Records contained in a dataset
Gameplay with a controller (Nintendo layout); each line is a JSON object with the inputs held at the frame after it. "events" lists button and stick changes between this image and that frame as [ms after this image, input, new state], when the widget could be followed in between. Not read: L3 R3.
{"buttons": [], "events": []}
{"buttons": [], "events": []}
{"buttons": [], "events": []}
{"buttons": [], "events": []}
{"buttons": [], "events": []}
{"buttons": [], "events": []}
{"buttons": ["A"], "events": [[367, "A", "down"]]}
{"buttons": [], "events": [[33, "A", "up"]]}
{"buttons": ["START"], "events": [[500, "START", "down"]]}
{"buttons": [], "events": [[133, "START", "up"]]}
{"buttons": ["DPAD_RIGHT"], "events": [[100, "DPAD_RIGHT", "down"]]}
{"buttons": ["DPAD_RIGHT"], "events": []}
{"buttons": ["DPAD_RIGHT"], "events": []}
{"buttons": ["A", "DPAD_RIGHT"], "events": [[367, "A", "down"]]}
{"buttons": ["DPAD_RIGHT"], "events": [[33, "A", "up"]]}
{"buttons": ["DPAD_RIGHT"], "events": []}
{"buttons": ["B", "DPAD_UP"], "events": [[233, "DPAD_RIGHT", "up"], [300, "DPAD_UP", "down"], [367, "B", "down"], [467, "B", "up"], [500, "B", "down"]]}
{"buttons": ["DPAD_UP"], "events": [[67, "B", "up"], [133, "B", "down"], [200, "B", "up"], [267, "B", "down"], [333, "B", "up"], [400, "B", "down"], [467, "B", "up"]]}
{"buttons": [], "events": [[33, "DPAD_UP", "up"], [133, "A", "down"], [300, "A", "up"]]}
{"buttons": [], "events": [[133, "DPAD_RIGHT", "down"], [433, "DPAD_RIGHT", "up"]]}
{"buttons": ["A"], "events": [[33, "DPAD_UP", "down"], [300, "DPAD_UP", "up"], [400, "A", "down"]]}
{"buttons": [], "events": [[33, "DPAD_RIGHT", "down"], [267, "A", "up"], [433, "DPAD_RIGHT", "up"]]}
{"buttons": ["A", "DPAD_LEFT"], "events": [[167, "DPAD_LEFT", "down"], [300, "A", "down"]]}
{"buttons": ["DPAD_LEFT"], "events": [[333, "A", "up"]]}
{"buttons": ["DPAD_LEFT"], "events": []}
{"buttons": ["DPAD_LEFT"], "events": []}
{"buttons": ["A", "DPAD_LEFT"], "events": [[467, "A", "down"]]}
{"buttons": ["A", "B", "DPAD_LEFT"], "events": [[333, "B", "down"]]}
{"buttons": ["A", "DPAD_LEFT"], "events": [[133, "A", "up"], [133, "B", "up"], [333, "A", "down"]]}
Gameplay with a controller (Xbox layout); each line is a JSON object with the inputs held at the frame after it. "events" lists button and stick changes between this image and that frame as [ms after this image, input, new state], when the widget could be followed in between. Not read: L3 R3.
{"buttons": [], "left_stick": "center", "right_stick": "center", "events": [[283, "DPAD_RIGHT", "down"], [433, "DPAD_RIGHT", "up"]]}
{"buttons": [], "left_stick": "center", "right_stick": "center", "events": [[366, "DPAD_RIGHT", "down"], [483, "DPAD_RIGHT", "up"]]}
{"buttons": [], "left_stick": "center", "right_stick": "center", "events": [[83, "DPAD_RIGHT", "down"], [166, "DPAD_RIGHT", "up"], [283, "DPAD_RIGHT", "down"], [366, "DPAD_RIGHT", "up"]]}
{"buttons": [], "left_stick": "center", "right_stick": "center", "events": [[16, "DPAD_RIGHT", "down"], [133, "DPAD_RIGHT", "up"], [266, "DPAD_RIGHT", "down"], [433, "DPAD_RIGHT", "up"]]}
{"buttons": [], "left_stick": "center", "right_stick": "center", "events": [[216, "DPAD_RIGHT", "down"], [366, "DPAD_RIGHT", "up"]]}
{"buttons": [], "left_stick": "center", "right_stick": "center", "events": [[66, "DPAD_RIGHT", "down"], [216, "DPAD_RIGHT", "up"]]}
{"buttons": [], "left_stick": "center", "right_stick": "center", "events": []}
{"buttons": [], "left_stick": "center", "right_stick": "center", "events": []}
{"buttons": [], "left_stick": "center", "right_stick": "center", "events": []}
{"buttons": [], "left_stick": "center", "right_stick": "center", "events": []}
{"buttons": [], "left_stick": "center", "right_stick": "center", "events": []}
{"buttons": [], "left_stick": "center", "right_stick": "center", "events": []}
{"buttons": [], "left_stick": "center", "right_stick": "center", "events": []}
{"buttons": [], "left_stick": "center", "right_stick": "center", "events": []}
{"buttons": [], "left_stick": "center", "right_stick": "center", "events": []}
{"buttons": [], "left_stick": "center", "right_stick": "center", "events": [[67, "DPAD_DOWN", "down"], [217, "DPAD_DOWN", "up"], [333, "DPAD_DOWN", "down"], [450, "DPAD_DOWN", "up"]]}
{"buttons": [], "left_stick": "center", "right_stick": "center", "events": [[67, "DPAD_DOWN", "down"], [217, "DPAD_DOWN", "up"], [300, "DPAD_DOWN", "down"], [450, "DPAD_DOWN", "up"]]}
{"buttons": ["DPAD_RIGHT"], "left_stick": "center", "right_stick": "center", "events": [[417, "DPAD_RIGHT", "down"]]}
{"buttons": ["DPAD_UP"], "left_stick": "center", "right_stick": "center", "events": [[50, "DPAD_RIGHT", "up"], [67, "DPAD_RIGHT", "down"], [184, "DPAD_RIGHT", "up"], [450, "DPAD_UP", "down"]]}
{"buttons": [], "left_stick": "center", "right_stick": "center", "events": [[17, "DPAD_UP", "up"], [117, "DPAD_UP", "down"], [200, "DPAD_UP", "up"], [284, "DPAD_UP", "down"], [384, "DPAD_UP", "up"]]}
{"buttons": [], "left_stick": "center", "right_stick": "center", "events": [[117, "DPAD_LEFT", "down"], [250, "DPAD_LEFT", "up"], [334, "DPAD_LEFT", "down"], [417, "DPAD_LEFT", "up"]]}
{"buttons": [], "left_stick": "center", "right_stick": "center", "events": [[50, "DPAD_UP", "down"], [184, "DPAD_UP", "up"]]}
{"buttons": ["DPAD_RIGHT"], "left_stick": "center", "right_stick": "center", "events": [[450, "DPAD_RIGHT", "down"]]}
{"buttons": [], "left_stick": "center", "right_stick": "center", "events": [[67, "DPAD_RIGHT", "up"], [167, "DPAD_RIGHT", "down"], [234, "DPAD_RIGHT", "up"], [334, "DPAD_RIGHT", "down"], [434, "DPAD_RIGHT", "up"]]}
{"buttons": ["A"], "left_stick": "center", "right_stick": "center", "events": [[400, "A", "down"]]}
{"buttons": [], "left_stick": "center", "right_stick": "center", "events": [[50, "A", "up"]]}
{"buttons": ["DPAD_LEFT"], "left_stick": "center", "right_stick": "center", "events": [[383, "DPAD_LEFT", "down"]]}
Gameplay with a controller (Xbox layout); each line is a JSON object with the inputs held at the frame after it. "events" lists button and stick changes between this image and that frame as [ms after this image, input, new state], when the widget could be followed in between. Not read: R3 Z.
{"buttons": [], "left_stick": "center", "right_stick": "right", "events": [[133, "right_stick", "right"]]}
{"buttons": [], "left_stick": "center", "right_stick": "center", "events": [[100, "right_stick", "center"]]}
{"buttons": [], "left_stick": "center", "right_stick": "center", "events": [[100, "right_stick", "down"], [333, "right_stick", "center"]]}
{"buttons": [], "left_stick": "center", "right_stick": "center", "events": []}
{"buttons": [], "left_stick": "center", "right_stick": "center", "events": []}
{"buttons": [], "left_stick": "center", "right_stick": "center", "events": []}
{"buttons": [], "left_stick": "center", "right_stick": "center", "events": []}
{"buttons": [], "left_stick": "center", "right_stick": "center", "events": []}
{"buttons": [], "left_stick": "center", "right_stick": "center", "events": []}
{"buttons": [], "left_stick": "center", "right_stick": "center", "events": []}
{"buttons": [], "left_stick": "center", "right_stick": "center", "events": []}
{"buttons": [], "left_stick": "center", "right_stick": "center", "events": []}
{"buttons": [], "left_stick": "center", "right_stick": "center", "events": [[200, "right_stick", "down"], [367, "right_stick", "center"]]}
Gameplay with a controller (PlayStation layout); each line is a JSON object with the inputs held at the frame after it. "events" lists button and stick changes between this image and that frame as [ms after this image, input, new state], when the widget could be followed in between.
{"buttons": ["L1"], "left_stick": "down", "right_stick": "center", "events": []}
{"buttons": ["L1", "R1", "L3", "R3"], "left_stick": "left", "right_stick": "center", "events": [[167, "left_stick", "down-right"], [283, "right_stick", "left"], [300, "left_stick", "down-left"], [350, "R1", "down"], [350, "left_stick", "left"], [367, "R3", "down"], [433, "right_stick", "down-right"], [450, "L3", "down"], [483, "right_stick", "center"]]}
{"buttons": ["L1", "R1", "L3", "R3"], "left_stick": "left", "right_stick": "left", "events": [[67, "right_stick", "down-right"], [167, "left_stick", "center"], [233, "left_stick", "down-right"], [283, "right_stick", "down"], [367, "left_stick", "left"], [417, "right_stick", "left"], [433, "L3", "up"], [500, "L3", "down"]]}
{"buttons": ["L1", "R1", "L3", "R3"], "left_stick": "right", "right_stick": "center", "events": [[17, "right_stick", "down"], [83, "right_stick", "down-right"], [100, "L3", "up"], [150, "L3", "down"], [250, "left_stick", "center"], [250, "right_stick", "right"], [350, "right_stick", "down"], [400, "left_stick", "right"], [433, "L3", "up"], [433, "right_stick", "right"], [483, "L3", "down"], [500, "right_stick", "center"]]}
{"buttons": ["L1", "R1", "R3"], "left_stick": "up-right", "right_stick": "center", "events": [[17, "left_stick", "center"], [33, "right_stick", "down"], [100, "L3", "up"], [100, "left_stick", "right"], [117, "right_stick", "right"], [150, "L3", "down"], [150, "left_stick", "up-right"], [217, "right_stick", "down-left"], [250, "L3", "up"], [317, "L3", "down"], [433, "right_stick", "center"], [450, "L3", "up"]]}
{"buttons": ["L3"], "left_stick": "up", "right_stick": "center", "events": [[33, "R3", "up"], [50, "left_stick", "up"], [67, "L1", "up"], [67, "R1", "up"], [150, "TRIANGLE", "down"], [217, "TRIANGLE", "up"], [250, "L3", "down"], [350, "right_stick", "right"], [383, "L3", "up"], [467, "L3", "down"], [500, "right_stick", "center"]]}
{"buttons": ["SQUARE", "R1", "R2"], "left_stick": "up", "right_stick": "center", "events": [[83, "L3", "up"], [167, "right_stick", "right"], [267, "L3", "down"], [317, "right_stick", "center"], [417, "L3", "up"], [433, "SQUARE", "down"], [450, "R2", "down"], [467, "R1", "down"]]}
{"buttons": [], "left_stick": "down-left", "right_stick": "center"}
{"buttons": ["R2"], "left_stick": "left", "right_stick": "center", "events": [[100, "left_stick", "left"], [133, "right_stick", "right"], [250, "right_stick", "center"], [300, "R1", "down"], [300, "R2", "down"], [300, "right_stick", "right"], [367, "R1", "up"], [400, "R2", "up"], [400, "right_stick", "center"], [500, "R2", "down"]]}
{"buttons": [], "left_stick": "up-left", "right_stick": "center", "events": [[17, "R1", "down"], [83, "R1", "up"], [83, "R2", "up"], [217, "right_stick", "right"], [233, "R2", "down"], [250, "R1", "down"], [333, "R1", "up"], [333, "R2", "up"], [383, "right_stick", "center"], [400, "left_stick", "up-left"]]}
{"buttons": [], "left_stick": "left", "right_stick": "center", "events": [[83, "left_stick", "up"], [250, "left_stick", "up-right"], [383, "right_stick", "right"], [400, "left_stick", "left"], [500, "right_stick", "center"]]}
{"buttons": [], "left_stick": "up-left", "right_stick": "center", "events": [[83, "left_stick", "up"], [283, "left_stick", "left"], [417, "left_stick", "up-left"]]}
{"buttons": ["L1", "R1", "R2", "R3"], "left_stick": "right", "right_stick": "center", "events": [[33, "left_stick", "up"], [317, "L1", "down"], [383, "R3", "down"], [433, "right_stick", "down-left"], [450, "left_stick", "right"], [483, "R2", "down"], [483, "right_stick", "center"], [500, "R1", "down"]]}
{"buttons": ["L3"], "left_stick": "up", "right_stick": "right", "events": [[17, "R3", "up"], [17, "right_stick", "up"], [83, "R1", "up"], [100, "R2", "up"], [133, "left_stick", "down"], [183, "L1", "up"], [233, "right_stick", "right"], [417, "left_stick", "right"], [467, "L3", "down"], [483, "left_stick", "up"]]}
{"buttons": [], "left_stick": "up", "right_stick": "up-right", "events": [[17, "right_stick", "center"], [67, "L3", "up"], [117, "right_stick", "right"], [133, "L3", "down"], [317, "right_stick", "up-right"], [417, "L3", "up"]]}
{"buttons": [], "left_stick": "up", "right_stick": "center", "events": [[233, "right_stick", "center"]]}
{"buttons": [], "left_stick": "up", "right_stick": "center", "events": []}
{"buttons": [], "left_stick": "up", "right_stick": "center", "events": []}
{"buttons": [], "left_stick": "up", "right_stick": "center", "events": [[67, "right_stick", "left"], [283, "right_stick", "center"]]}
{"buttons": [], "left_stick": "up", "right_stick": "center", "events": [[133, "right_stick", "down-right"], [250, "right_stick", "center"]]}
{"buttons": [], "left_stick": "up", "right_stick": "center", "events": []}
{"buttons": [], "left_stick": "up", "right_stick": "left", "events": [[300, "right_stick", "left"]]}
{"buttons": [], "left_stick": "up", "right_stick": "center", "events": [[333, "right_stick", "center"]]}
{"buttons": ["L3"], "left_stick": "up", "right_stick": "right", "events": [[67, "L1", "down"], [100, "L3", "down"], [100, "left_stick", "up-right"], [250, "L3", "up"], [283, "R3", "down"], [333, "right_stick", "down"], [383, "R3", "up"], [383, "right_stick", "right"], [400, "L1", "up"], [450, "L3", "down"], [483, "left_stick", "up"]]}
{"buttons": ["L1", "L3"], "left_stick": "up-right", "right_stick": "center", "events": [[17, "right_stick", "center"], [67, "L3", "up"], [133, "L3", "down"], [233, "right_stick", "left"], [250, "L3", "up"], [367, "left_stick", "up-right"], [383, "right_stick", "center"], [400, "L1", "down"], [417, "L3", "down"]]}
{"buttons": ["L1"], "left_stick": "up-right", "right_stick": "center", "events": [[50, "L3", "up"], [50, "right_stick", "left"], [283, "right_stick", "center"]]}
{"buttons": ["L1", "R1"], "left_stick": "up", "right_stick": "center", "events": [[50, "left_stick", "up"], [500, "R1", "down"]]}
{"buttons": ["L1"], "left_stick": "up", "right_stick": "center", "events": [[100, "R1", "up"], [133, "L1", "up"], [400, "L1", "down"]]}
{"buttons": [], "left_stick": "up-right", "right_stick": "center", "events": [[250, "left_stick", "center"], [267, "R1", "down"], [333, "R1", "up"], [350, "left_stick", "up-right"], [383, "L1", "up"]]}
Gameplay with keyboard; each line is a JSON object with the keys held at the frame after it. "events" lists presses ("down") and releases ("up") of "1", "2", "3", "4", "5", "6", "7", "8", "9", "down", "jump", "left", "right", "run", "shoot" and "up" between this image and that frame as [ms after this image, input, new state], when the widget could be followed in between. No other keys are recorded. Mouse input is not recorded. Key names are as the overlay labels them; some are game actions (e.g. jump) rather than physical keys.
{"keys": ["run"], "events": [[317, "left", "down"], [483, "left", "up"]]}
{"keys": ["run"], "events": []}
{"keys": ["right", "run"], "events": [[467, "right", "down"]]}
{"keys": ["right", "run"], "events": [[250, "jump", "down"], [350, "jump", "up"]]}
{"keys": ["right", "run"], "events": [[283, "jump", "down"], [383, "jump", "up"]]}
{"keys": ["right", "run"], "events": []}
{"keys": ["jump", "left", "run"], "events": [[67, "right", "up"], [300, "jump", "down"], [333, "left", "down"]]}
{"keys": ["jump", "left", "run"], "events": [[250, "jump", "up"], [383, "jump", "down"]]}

# EXERCISE DIRECTIONS
Using the records above, say how many lines contain the word "state". Write the number alone.

# WRITTEN ANSWER
5